Former professional road cyclist, Nic White, raced to his first ever South African title at the weekend when he overcame a delayed start to win the 2013 South African Singlespeed Mountain Bike Championships, held near Hilton in KwaZulu-Natal.
The 39-year-old White, who now heads up the retail management at Cycle Lab’s Fourways store and who mentors talented young riders in the Toyota Supercycling Club system and the Europcar racing team, clocked a time of 1 hour and 46 minutes to claim the title in one of cycling’s most idiosyncratic disciplines.
Singlespeed racing goes against the grain of conventional bicycle racing on many levels with participants shunning the usual range of 24-30 gears and opting for the simplicity of a single gear. This often leads to riders dismounting and pushing up steep inclines or ‘spinning out’ on descents, but it’s considered a purist form or bike racing and it’s essentially the only hard-and-fast rule. That’s about where the purity ends though.
Singlespeed championship events aren’t taken too seriously and winning a singlespeed championship title often requires a large chunk of luck, in addition to pedalling talent. Beer stops, fancy dress clothing and a sense of humour form a significant part of these events. The hosting of the 2012 Singlespeed World Championships in Winterton KwaZulu-Natal gave South Africans a fast track into this quirky parallel universe, which was honoured with much enthusiasm at the 2013 Nationals…

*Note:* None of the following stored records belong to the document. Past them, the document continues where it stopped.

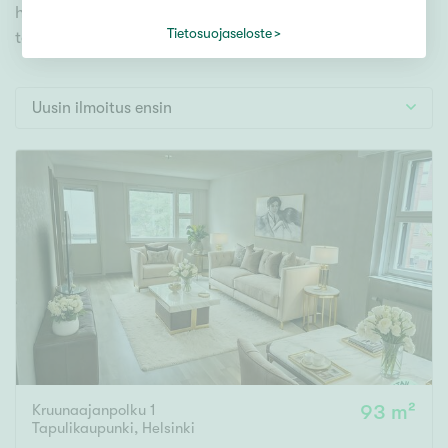
Tontti
hakutyökaluamme, jonka avulla löydät omien
Vapaa-ajan asunto
Tietosuojaseloste
toiveidesi mukaisen kodin.
Toimitila
Autotalli
Uusin ilmoitus ensin
Muut
Hinta
000
000 €
Pinta-ala
Asuinpinta-ala
Kokonaispinta-ala
Kruunaajanpolku 1
93 m²
m²
Tapulikaupunki
,
Helsinki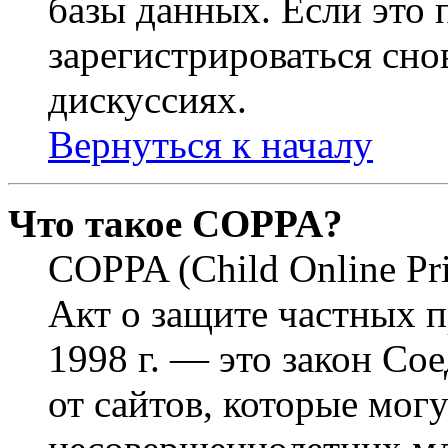
базы данных. Если это
зарегистрироваться снов
дискуссиях.
Вернуться к началу
Что такое COPPA?
COPPA (Child Online Pri
Акт о защите частных п
1998 г. — это закон С
от сайтов, которые мог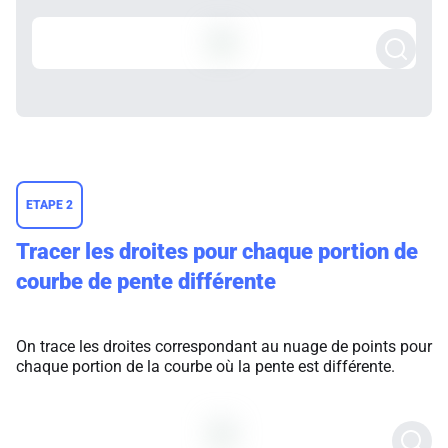
ETAPE 2
Tracer les droites pour chaque portion de
courbe de pente différente
On trace les droites correspondant au nuage de points pour
chaque portion de la courbe où la pente est différente.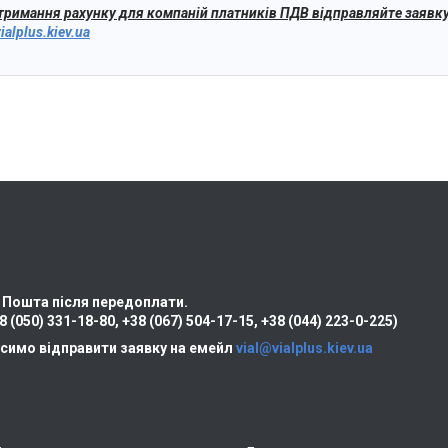
тримання рахунку для компаній платників ПДВ відправляйте заявку
ialplus.kiev.ua
 Пошта після передоплати.
8 (050) 331-18-80
,
+38 (067) 504-17-15
,
+38 (044) 223-0-225)
симо відправити заявку на емейл
vial@vialplus.kiev.ua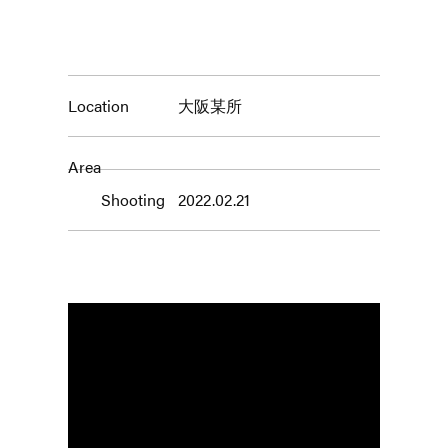
Location
大阪某所
Area
Shooting
2022.02.21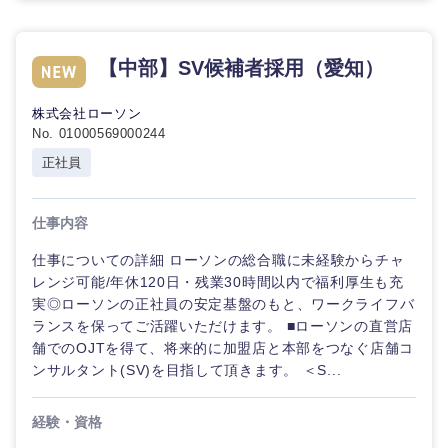
【中部】SV候補者採用（愛知）
株式会社ローソン
No. 01000569000244
正社員
仕事内容
仕事についての詳細 ローソンの総合職に未経験からチャ
レンジ可能/年休120日・残業30時間以内で福利厚生も充
実◎ローソンの正社員の安定基盤のもと、ワークライフバ
ランスを保ってご活躍いただけます。 ■ローソンの直営店
舗でのOJTを得て、将来的に加盟店と本部をつなぐ店舗コ
ンサルタント(SV)を目指して頂きます。 ＜S...
経験・資格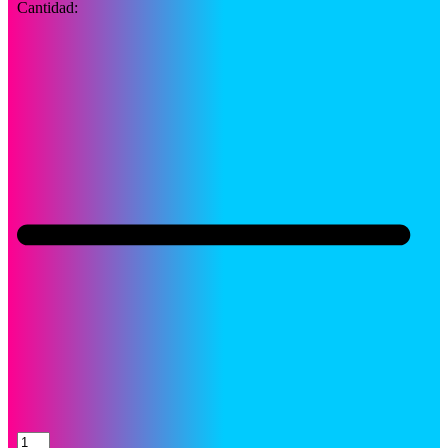
Cantidad:
Tinta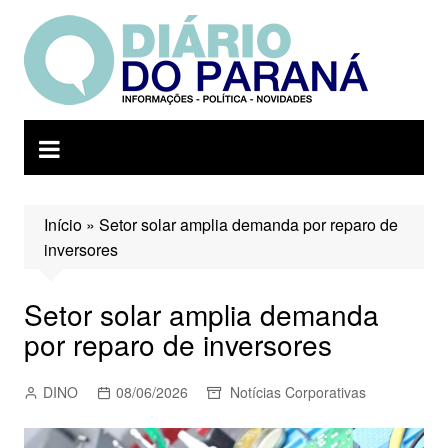
Ir
para
o
conteúdo
Início
»
Setor solar amplia demanda por reparo de
inversores
Setor solar amplia demanda
por reparo de inversores
DINO
08/06/2026
Notícias Corporativas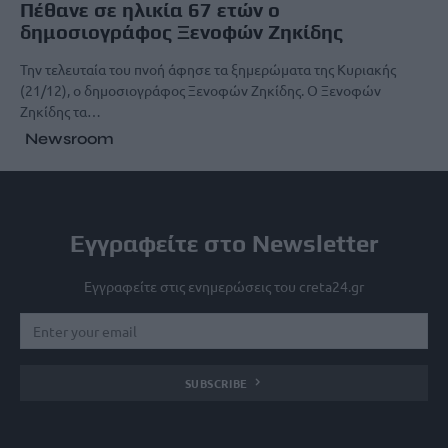
Πέθανε σε ηλικία 67 ετών ο
δημοσιογράφος Ξενοφών Ζηκίδης
Την τελευταία του πνοή άφησε τα ξημερώματα της Κυριακής
(21/12), ο δημοσιογράφος Ξενοφών Ζηκίδης. Ο Ξενοφών
Ζηκίδης τα…
Newsroom
Εγγραφείτε στο Newsletter
Εγγραφείτε στις ενημερώσεις του creta24.gr
SUBSCRIBE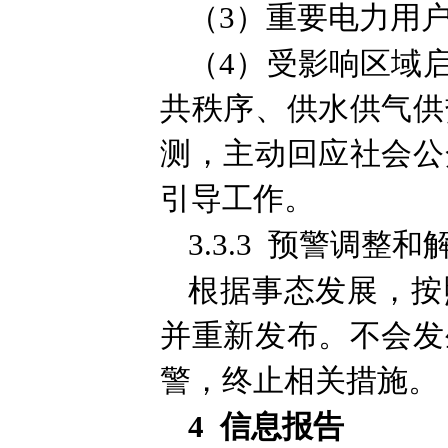
（3）重要电力用
（4）受影响区域
共秩序、供水供气供
测，主动回应社会公
引导工作。
3.3.3 预警调整和
根据事态发展，按
并重新发布。不会发
警，终止相关措施。
4 信息报告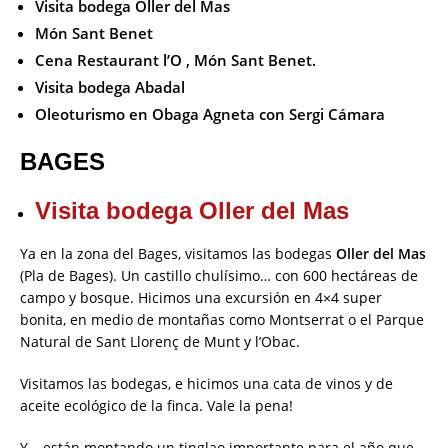
Visita bodega Oller del Mas
Món Sant Benet
Cena Restaurant l’O , Món Sant Benet.
Visita bodega Abadal
Oleoturismo en Obaga Agneta con Sergi Cámara
BAGES
Visita bodega Oller del Mas
Ya en la zona del Bages, visitamos las bodegas
Oller del Mas
(Pla de Bages). Un castillo chulísimo… con 600 hectáreas de
campo y bosque. Hicimos una excursión en 4×4 super
bonita, en medio de montañas como Montserrat o el Parque
Natural de Sant Llorenç de Munt y l’Obac.
Visitamos las bodegas, e hicimos una cata de vinos y de
aceite ecológico de la finca. Vale la pena!
Y… están montando un tinglao importante para el año que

“I started almost last. The Le Mans style start takes you away from your bicycle, but while you’re on the other side of the sports field posing for a big group photo with fellow participants, the race marshalls are moving bicycles around and even hiding some to create start-line chaos,” explained White, who took the purity element even further by riding with a fully rigid bike, forgoing suspension which is an integral part of modern mountain bikes.
“I think they figured I might be a contender because they hid my bike well and it took me ages to find it. By the time I did, most of the field was on the race route and with a lot of forest singletrack, which makes overtaking very difficult, I had my work cut out for me,” smiled White.
White steadily picked his way through the field of around 150 riders, all of whom adhered to the event’s Wild Wild West fancy dress theme and resembled – in some way – Red Indians, cowboys, cows, frontiersmen, Mexicans and more. He took the lead just after the second compulsory beer stop with eight kilometres of the 34-kilometre course remaining.
“There was no lead motor bike so a few times I took a wrong turn. I actually wasn’t even sure that I was in the lead. But I somehow managed to make my way through the last section which was pretty tough and when I popped out on the school field where we’d started at Cowan House, the announcer confirmed that I was the first rider home,” recalled White, dressed in cut-off jeans held up by braces, a long-sleeved tasseled cowboy shirt, extra long Stars and Stripes socks and a bright red bandana.
“I took a celebratory drink from my hipflask as I cruised towards the finish line. I raced professionally for 13 years and got a few silver and bronze medals at national champs events, but this was my first ever South African title.”
Hilton region locals, Roan Exelby and Kim Phillips finished second and third respectively. And, in singlespeed racing tradition, everyone else was awarded fourth place. Another KwaZulu-Natalian, Nadine Cahill, claimed the women’s title.
The racing may not be taken too seriously, but the post-race party at a singlespeed championship event usually earns campfire story legend status within days.
“Ja look, you have be able to have fun if you want to be committed to the ways of singlespeed. Ultimately, singlespeed’s ethos is about the simple act of riding a mountain bike with one gear on great singletrack trails and enjoying a post-ride beer or two with your friends. Winning the title was a bonus, especially after I narrowly lost it last year. I’m going to really savour this national title,” smiled White.